(DOCUMENT SECTION)
BEGIN
# Integrated Current Population Survey Data for Population Dynamics and Health Research

> **NIH NIH R01** · UNIVERSITY OF MINNESOTA · 2022 · $665,415

## Abstract

Project Summary/Abstract
This proposal seeks continued funding to expand and improve IPUMS CPS, an essential data resource for
research on population health and child well-being in the United States. IPUMS CPS streamlines access and
reduces technical barriers to analyzing data from the Current Population Survey (CPS), the nation's most
comprehensive source of data on the economic and social well-being of U.S. individuals and families, including
women of reproductive age and children. IPUMS CPS enables rigorous and reproducible research on population
dynamics and the social and economic contexts in which health inequities are created and reinforced, enabling
public policy based on sound scientific evidence.
END
(TASKS TO PERFORM)
[A] In the IPUMS CPS grant abstract, how is the Current Population Survey described?
[B] Drawing only on the IPUMS CPS grant abstract, explain how the resource is said to support public policy based on sound scientific evidence.
[C] Continue the IPUMS CPS grant abstract from its last sentence.
The records that come next are separate from the grant abstract.

(ENTRIES SHOWN)
BEGIN
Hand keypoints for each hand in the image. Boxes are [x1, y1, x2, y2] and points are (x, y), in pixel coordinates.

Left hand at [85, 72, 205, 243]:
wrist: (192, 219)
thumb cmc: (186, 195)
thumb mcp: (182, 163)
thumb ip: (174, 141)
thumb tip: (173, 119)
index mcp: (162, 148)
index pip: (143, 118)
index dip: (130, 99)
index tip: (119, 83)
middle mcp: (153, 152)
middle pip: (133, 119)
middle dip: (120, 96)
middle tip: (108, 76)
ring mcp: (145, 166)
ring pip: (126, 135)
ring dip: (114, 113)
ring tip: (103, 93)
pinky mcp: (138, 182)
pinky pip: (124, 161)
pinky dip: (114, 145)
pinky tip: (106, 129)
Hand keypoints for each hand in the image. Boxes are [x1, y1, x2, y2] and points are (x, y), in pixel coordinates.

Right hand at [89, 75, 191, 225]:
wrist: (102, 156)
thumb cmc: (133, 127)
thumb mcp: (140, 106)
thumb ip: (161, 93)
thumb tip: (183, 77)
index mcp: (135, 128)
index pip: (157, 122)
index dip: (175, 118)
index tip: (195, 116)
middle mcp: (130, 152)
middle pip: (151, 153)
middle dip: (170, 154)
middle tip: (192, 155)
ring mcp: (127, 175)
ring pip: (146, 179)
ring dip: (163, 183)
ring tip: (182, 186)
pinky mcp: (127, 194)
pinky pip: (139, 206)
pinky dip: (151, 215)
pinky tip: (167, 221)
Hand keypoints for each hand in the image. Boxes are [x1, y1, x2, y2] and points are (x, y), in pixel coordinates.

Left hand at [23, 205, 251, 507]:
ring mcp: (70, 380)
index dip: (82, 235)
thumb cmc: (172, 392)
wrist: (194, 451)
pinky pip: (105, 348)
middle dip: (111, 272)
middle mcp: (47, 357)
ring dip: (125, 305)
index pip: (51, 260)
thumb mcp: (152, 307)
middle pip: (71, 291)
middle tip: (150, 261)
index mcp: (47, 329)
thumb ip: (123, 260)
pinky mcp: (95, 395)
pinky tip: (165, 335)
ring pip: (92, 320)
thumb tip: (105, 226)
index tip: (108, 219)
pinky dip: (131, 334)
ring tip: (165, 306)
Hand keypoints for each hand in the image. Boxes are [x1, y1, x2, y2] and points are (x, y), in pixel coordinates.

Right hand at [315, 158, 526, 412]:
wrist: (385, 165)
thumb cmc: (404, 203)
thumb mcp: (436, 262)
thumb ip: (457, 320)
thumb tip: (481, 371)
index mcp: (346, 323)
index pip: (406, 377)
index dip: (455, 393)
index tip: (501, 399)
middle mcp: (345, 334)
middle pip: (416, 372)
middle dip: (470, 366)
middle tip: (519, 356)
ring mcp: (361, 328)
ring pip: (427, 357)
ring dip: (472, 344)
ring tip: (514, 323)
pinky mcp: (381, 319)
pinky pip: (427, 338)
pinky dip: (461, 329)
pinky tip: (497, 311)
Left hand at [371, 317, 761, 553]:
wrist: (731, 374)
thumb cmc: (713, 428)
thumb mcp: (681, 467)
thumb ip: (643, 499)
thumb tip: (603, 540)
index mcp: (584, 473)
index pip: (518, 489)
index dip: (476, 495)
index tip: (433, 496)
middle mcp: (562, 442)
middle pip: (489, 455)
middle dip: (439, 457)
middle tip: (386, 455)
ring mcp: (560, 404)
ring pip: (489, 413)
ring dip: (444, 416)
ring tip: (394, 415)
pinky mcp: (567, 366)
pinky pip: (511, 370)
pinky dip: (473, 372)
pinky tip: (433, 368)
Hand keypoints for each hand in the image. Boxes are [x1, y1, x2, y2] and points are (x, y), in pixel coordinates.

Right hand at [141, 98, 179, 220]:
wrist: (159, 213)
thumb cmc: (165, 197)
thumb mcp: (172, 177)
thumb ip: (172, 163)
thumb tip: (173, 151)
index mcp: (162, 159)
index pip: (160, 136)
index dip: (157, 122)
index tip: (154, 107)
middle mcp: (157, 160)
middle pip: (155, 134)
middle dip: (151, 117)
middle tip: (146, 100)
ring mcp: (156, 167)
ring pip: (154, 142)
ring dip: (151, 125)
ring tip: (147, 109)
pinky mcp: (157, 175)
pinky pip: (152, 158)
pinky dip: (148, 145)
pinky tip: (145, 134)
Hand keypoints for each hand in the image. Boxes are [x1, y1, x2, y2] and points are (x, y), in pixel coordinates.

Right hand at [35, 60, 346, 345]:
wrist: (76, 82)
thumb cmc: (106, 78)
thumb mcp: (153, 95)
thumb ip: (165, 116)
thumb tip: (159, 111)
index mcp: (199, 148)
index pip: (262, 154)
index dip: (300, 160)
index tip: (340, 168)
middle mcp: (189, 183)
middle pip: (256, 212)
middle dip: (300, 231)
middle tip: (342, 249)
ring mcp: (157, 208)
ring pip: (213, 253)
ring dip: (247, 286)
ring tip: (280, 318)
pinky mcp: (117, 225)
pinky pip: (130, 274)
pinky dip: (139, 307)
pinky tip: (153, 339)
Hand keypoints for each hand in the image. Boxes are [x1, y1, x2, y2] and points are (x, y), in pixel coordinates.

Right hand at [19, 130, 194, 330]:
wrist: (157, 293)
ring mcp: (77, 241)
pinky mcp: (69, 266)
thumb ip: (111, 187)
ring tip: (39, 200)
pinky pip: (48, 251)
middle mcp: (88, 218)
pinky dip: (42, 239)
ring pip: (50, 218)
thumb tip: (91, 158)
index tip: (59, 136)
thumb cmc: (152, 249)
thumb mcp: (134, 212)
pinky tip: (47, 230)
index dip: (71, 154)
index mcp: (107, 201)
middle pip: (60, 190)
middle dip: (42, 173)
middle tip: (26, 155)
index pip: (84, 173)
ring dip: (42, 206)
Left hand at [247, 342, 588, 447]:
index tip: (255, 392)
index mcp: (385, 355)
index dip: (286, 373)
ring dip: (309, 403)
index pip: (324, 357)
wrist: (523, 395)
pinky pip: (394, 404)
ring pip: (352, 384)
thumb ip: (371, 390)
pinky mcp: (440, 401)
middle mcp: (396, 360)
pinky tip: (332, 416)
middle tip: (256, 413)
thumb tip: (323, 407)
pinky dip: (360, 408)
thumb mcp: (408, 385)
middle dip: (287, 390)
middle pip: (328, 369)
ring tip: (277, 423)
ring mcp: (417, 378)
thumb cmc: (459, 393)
END
(EXERCISE RESPONSES)
[A] It is described as the nation's most comprehensive source of data on the economic and social well-being of U.S. individuals and families, including women of reproductive age and children.

[B] IPUMS CPS streamlines access to Current Population Survey data and reduces technical barriers to analyzing it. That enables rigorous and reproducible research on population dynamics and on the social and economic contexts in which health inequities are created and reinforced, and such research in turn supports evidence-based policy.

[C]
Building on an impressive record of accomplishments since 2016, the project will undertake new initiatives to
ensure broad access, timely delivery, and innovative use of CPS data for population dynamics and population
health research. The project has five specific aims: (1) Database expansion to add more than eight million person
records by incorporating 65 new files that will be released between 2021 and 2026, including all CPS monthly
and supplement data; (2) Data and metadata improvement to enhance research opportunities, reproducibility,
and rigor; (3) Data access improvements to allow users to specify the combinations of CPS data they want
linked and the formats in which they will receive the data; (4) Data processing tool enhancement to reduce the
time to deliver new data to the research community and reduce the costs of maintaining the infrastructure over
the long run; (5) Expand and support the research community through targeted, thoughtful outreach, and active
user support and training.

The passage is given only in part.